En realidad, y si bien miramos a nuestro alrededor, y sin alcanzar los aspectos dramáticos y terminales a los que nos ha conducido el delirio separatista catalán, las manifestaciones del particularismo tribal proliferan indebidamente a lo largo y a lo ancho de nuestra geografía, arrojando graves sombras de duda sobre la libertad y la igualdad de los españoles y sobre la calidad de España como patria común e indivisible de todos sus ciudadanos, tal como está todo ello recogido en la Constitución.
Inevitablemente la primera y más preocupante mirada se dirige hacia la educación que los jóvenes españoles hoy reciben, trufada en los llamados “territorios históricos” y asimilados de imposiciones lingüísticas y de manipulaciones históricas que tiene a España y su historia como enemigos y a sus peculiaridades localistas como ensalmos.
Pero incluso mas allá de esas fronteras históricas, y siguiendo la misma derivada tribal, es patente la tendencia de “localizar” la historia y la geografía como si cada parroquia fuera un mundo y cada habitante de la misma su único detentador.
¿Saben los niños andaluces de un río que se llama Ebro o los catalanes de otro que se llama Guadalquivir o los castellano-manchegos de aquel otro conocido como Llobregat? ¿Existe para unos y otros una historia común? ¿No ha llegado quizás el momento de que todos los niños españoles al comenzar sus estudios primarios reciban como obsequio un mapa de España y una Constitución española?

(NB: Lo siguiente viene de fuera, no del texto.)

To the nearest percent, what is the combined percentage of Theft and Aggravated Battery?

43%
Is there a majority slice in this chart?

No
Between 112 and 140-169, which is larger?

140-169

¿Se ha molestado alguien en explicar a nuestros educandos que el uso del español, cuyo conocimiento exige y cuya utilización generaliza la Constitución española, nos sitúa en la misma liga de otros 500 millones de seres humanos que comparten con nosotros lengua e historia?

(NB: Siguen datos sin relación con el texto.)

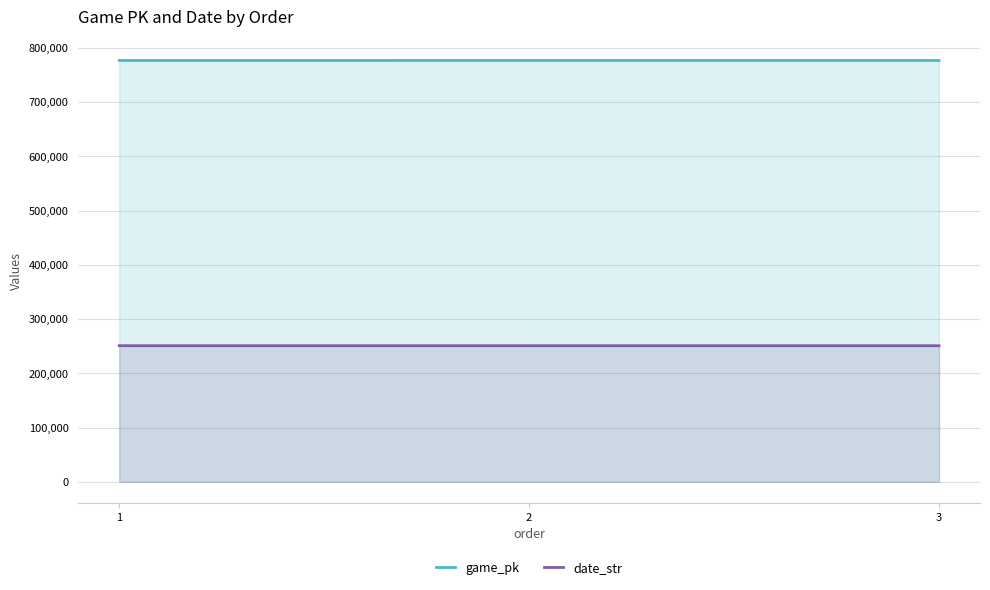

At which label does date_str first exceed 250820?

1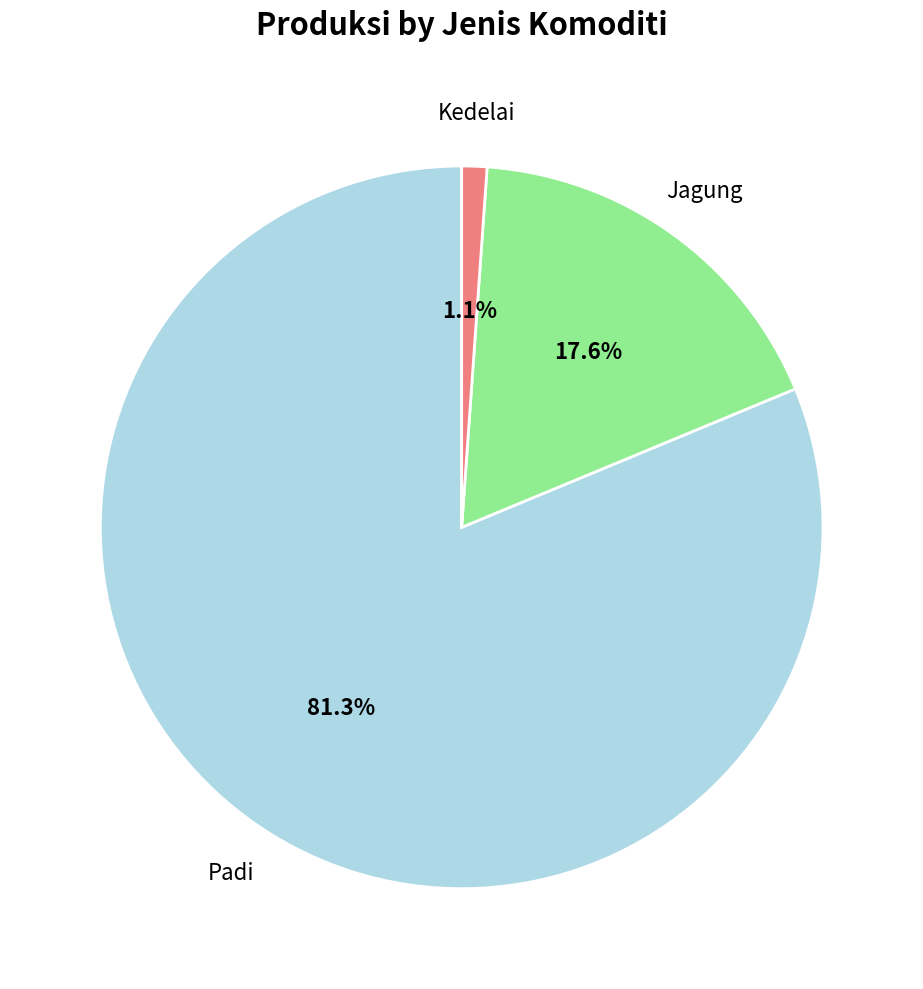

Is there a majority slice in this chart?

Yes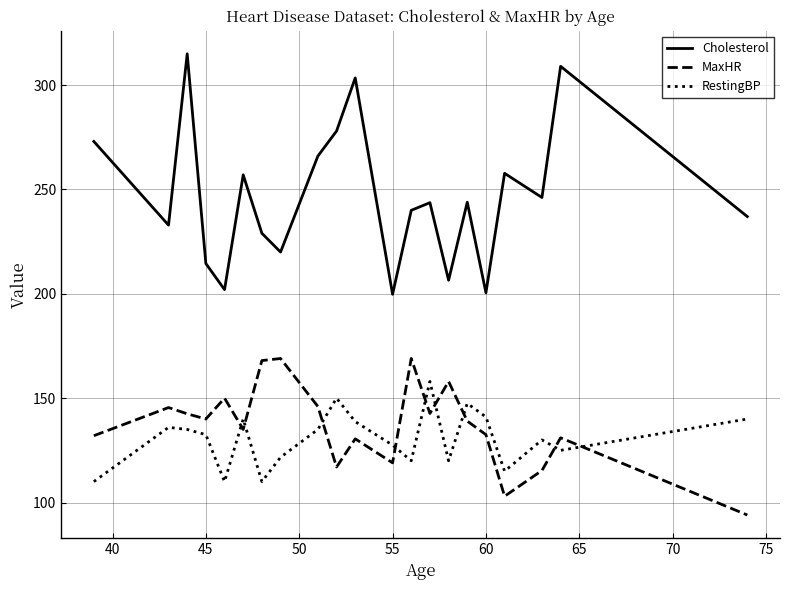

True or false: MaxHR and Cholesterol cross at least once.

False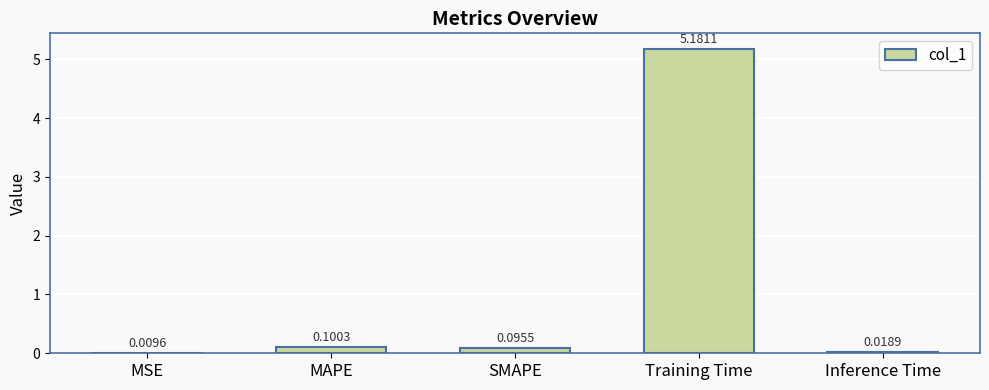

Where is the data nearest to the value 2?

MAPE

Y si de lengua hablamos, bueno sería que fijáramos nuestra atención en las posibilidades laborales que los españoles de origen diverso tienen en otras partes del territorio.
Es presumible que un médico vasco pueda realizar sus funciones en Madrid. Pero, ¿es factible la situación inversa, la de un médico andaluz, que no conoce el euskera, llegue a trabajar en un hospital de San Sebastián? ¿Y si lo ampliamos a toda la administración pública, donde son cada vez más exigentes las condiciones lingüísticas para acceder a determinadas posiciones en los “territorios” históricos y aledaños?

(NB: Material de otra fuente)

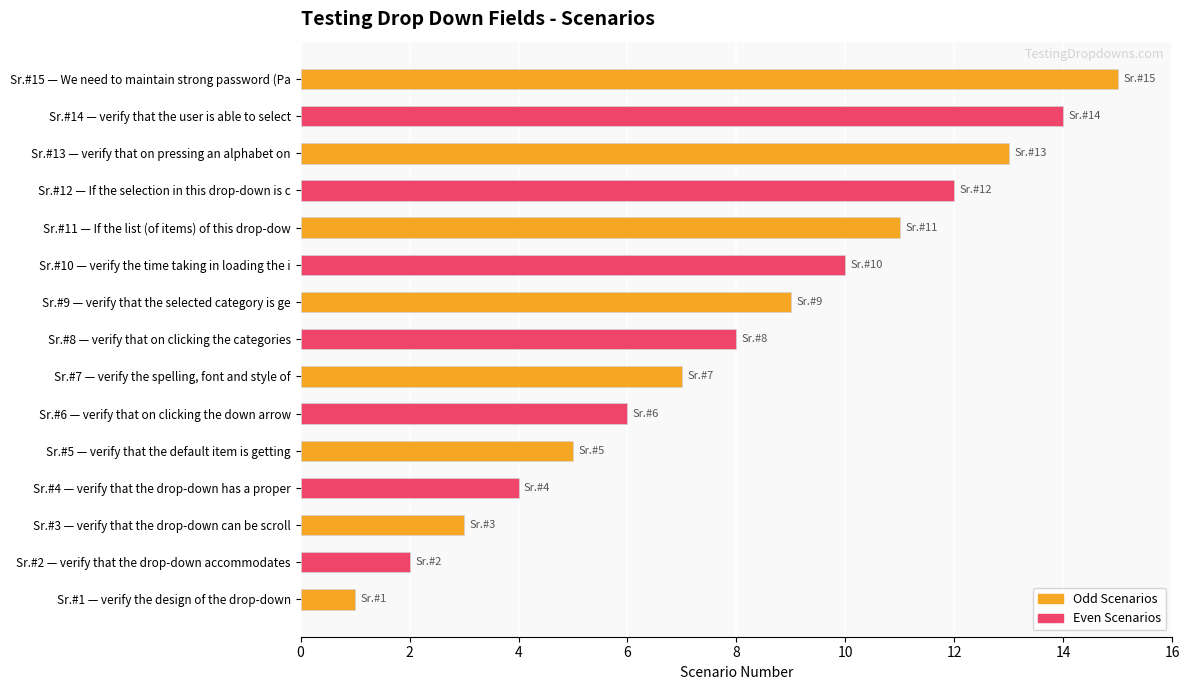

Rank the categories by value from highest to lowest.

Sr.#15 — We need to maintain strong password (Pa, Sr.#14 — verify that the user is able to select, Sr.#13 — verify that on pressing an alphabet on, Sr.#12 — If the selection in this drop-down is c, Sr.#11 — If the list (of items) of this drop-dow, Sr.#10 — verify the time taking in loading the i, Sr.#9 — verify that the selected category is ge, Sr.#8 — verify that on clicking the categories, Sr.#7 — verify the spelling, font and style of, Sr.#6 — verify that on clicking the down arrow, Sr.#5 — verify that the default item is getting, Sr.#4 — verify that the drop-down has a proper, Sr.#3 — verify that the drop-down can be scroll, Sr.#2 — verify that the drop-down accommodates, Sr.#1 — verify the design of the drop-down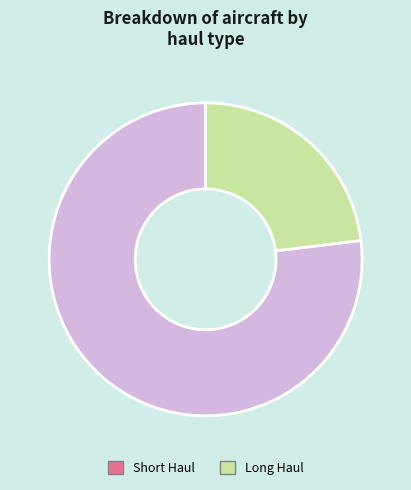

Count the number of slices in the pie.

2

¿No estaremos acaso consagrando una situación en la que la movilidad de los ciudadanos se convierte en pio deseo sin consecuencias y en la que los diversos reinos de taifas consolidan su particularista tribalidad? ¿Es esa la España que queremos?
No hay que dudar de las ventajas de la descentralización autonómica. Sí, por el contrario, del abuso que de ella se ha venido haciendo, poniendo en solfa no solo los preceptos constitucionales sino las mismas bases de su filosofía y alcance: Una España democrática, liberal, unida y diversa, eficaz y compasiva, abierta a su historia y al mundo. Justo lo contrario del mundo regresivo y anquilosado del particularismo tribal. Todavía estamos a tiempo de aprenderlo.